BEGIN Document text

Analysis of the 2007-08 Budget Bill: Education

Proposition 98 Priorities

We recommend the Legislature reduce current-year K-14 spending to the minimum permitted under Proposition 98. For the budget year, we recommend the Legislature provide baseline increases for growth and cost-of-living adjustments. These recommendations would generate substantial General Fund savings with only minor impacts to ongoing K-14 programs.

Governor Proposes a “Baseline” Budget

The Governor’s budget proposes a net increase to Proposition 98 expenditures of $1.8 billion in 2007-08 compared to the revised 2006-07 spending level. Figure 1 displays the major funding changes proposed in the budget year. As the figure shows, the budget provides a baseline cost increase of $2.2 billion. A projected 4 percent cost-of-living adjustment accounts for most of the new spending in the budget year ($2.1 billion). Net new funding for attendance adds another $38 million, which consists of growth in the community colleges ($115 million) offset by a projected fall in attendance in K-12 education (-$77 million).


Figure 1

Proposition 98 Expenditure Plan

2007-08 Governor’s Budget



Baseline Adjustments


Cost-of-living adjustment


Attendance growth




Proposed Increases or Reductions


Home-to-School Transportation


Child care federal funds shift


Other K-12 proposals


CCCa proposals







Detail may not total due to rounding.

a  California Community College.


Baseline increases are partially offset by a net reduction of $358 million in Proposition 98 spending that result from several budget-year policy proposals. The budget reflects a $627 million cut in General Fund support due to the proposal to fund the K-12 Home-to-School Transportation program from the state Public Transportation Account (PTA) rather than the General Fund. The administration proposes to permanently reduce the Proposition 98 minimum guarantee (known as “rebenching”) by the same amount, thereby generating long-term General Fund savings from this funding shift.

The budget also includes a $269 million increase for child development programs. This increase in state support would offset a reduction in federal Temporary Assistance for Needy Families funds for the program. The budget uses these federal funds to free up General Fund dollars in the California Work Opportunity and Responsibility to Kids (CalWORKs) program. Thus, similar to the transportation proposal discussed above, the child care proposal would result in General Fund savings. Unlike the transportation proposal, this proposal does not require rebenching the Proposition 98 minimum guarantee.

END Document text

• _Problems to work on_
a) Rewrite the listing from its first line up to and including the line with "contra la integridad", replacing "február" with "március" and keeping everything else the same.
b) Carry on the education budget analysis of Proposition 98 spending from the point where it stops.
The budget analysis and the listing have no connection to each other.

BEGIN Records

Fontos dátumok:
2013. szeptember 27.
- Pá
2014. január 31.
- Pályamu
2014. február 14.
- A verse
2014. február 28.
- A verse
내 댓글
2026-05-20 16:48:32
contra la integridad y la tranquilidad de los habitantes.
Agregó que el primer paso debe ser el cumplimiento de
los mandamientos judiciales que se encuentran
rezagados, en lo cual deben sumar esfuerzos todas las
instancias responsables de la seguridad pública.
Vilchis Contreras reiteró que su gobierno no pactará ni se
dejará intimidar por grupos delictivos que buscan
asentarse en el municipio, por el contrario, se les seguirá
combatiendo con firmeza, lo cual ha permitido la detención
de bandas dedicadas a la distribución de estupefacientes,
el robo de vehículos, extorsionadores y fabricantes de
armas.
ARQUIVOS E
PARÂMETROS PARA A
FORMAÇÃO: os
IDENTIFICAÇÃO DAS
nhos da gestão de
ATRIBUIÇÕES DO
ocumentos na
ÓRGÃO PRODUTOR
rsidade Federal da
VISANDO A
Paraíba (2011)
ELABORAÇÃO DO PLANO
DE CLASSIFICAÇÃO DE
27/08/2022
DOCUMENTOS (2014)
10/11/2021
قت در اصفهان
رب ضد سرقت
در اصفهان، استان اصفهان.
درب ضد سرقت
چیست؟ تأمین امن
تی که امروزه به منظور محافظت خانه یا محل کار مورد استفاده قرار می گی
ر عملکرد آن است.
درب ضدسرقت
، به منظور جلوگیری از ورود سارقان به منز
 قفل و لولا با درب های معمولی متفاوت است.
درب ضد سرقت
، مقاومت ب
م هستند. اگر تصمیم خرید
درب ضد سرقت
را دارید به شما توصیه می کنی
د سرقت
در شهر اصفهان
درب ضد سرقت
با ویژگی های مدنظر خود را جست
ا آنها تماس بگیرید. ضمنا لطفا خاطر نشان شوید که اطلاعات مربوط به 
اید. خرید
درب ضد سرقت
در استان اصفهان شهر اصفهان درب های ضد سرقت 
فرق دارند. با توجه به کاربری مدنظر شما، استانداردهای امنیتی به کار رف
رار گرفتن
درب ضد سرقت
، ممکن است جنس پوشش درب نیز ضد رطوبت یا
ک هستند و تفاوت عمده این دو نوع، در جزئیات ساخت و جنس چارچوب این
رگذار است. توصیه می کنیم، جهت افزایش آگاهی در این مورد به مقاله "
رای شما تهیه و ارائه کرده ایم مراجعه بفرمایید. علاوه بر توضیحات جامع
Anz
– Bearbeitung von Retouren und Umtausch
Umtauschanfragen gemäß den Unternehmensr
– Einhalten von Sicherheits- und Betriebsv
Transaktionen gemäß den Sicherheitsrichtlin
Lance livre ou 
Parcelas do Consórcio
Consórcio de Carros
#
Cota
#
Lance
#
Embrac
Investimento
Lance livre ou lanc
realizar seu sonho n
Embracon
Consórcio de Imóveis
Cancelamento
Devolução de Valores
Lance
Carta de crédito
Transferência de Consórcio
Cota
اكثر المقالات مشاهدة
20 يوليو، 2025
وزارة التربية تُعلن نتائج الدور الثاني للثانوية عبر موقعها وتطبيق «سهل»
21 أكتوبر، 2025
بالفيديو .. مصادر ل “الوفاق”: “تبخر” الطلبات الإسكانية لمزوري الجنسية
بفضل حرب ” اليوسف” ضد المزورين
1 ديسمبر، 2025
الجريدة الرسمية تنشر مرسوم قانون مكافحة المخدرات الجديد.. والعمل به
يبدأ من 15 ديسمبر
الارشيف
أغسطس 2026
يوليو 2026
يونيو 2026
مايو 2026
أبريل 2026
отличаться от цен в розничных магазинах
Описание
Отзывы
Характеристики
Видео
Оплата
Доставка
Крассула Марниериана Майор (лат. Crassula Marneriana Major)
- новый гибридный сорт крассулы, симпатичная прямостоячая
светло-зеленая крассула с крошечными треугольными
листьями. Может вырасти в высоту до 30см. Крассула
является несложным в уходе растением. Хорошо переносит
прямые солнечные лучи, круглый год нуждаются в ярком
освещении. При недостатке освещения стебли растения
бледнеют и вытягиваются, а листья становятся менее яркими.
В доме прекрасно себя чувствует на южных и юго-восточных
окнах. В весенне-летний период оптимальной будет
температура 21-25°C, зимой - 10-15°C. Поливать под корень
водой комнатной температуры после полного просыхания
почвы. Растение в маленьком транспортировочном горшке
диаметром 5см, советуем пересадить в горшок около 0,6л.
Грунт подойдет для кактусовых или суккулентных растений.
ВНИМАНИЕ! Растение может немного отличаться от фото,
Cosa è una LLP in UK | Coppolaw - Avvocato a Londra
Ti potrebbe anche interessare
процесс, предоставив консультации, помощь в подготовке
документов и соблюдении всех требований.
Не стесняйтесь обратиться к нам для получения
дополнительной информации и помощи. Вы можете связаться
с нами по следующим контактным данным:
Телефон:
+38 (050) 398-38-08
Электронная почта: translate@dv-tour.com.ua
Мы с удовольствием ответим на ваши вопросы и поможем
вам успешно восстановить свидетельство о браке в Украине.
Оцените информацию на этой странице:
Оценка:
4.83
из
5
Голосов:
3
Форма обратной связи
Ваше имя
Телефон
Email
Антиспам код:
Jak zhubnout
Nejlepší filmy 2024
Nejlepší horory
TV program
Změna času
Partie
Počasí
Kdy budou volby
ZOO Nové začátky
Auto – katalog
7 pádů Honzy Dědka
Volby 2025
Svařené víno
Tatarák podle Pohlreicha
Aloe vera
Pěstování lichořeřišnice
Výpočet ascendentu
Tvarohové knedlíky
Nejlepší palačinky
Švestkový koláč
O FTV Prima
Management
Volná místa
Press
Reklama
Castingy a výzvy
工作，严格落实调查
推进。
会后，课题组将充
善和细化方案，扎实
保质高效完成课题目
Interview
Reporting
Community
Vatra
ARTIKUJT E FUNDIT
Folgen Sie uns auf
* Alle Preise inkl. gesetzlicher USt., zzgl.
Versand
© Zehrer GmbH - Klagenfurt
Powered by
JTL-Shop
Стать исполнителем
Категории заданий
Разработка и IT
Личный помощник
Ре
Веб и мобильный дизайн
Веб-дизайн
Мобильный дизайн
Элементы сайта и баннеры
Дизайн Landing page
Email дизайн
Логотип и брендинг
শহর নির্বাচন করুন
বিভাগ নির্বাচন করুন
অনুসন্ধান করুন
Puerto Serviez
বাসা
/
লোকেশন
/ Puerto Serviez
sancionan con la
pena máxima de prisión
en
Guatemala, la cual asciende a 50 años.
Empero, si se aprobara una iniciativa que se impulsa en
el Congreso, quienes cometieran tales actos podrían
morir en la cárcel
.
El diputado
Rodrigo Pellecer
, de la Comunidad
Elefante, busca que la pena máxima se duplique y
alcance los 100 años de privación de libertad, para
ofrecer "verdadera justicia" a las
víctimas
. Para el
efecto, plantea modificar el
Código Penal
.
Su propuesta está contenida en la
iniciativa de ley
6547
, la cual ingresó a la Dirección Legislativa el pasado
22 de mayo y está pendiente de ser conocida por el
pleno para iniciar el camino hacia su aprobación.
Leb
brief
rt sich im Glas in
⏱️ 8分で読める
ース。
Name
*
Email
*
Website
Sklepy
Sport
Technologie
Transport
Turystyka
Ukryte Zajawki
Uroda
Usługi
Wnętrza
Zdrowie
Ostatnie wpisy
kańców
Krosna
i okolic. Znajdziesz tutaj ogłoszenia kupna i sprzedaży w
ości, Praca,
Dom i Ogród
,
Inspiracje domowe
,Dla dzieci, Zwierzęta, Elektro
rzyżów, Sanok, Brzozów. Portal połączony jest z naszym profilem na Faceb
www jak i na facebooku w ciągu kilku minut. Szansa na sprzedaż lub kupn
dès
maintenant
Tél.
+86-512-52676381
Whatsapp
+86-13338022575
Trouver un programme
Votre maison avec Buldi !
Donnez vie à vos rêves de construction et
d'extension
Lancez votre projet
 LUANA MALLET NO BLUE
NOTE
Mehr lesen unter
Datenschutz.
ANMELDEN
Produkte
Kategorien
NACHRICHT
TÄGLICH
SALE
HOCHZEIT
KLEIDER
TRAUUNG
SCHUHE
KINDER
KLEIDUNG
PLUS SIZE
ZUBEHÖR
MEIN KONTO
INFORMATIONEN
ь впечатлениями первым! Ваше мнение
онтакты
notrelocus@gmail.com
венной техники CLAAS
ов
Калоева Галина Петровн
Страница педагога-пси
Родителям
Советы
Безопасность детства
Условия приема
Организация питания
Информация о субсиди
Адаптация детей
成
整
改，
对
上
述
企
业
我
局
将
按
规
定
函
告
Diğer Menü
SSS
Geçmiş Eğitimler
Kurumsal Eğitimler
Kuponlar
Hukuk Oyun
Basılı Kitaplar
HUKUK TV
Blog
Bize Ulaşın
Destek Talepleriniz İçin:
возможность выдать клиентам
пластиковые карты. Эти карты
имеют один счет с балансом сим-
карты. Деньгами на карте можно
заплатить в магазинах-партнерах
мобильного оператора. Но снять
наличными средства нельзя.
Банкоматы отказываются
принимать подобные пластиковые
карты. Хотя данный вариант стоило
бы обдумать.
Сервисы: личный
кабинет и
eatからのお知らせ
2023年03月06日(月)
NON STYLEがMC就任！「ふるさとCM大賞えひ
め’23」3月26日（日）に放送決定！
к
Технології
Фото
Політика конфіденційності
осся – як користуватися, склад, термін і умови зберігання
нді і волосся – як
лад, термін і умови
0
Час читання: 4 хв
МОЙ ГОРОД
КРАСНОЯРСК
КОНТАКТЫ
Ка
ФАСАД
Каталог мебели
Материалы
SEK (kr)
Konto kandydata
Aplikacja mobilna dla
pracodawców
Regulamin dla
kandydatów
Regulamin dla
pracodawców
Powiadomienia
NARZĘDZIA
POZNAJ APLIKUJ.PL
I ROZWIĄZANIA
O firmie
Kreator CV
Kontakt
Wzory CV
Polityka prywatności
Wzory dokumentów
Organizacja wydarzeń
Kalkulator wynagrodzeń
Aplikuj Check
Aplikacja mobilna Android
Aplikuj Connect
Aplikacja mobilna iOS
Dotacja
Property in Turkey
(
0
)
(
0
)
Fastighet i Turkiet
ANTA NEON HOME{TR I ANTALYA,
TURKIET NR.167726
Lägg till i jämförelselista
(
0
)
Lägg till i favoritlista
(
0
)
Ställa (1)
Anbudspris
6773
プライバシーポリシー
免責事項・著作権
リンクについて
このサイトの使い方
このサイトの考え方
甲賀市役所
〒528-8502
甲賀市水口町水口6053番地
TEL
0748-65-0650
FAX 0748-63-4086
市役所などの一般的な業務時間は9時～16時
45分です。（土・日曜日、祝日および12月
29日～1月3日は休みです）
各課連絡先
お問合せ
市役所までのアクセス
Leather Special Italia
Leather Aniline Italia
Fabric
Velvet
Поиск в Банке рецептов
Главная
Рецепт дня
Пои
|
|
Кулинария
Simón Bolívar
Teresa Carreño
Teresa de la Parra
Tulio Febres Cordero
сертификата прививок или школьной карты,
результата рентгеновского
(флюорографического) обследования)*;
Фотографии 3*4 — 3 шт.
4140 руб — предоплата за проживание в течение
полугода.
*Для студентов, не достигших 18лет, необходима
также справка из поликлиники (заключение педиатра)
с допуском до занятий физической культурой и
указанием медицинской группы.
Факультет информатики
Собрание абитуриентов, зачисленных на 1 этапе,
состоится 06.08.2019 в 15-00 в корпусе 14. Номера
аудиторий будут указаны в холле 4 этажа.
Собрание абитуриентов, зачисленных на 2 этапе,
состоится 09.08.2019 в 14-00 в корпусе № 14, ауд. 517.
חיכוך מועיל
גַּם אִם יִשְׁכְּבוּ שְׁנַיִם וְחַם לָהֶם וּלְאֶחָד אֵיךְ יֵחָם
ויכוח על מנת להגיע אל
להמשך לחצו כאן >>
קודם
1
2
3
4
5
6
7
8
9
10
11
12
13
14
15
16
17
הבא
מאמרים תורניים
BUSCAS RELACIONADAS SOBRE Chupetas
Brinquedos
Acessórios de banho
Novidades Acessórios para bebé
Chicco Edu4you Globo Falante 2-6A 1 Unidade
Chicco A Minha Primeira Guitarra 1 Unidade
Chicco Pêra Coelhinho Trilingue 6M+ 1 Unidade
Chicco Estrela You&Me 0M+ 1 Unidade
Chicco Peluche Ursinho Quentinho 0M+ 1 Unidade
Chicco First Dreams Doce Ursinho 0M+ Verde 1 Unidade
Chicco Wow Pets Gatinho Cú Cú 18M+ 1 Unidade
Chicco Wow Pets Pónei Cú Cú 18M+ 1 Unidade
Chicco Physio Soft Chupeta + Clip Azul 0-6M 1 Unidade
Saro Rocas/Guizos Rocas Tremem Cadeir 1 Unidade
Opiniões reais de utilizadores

END Records

• _Answers given_
a)
Fontos dátumok:
2013. szeptember 27.
- Pá
2014. január 31.
- Pályamu
2014. március 14.
- A verse
2014. március 28.
- A verse
내 댓글
2026-05-20 16:48:32
contra la integridad y la tranquilidad de los habitantes.

b)
For the community colleges, the budget includes $115 million for 2 percent growth in the number of new full-time equivalent students. This is $19 million more than what is called for by a new statutory guideline based on underlying growth in the adult population. This guideline calls for 1.65 percent growth. (The $19 million is included in attendance growth in Figure 1 and is not separately identified).

LAO Proposition 98 Forecast—Lower Revenues, Higher Guarantee

Our revenue forecast results in a Proposition 98 minimum guarantee that is $609 million lower for 2006-07 and $261 million higher in 2007-08 than the Governor’s budget. These differences are due primarily to our forecast of lower General Fund revenues. As we discuss in the “Proposition 98 Update” section of this chapter, our estimate of General Fund tax revenues is lower than the administration’s by roughly $940 million in 2006-07 and $500 million in 2007-08.

Our forecast creates several new issues for the Legislature. The lower current-year guarantee means the enacted budget spends more than required under Proposition 98. Thus, using our estimates, the Legislature would have the option of reducing Proposition 98 spending in 2006-07 and still meet the minimum funding guarantee. Our higher 2007-08 guarantee also would increase demands on the state General Fund in the budget year. Satisfying the higher guarantee would require the Legislature to draw down the General Fund reserve by $261 million or reduce other non-Proposition 98 spending by that amount.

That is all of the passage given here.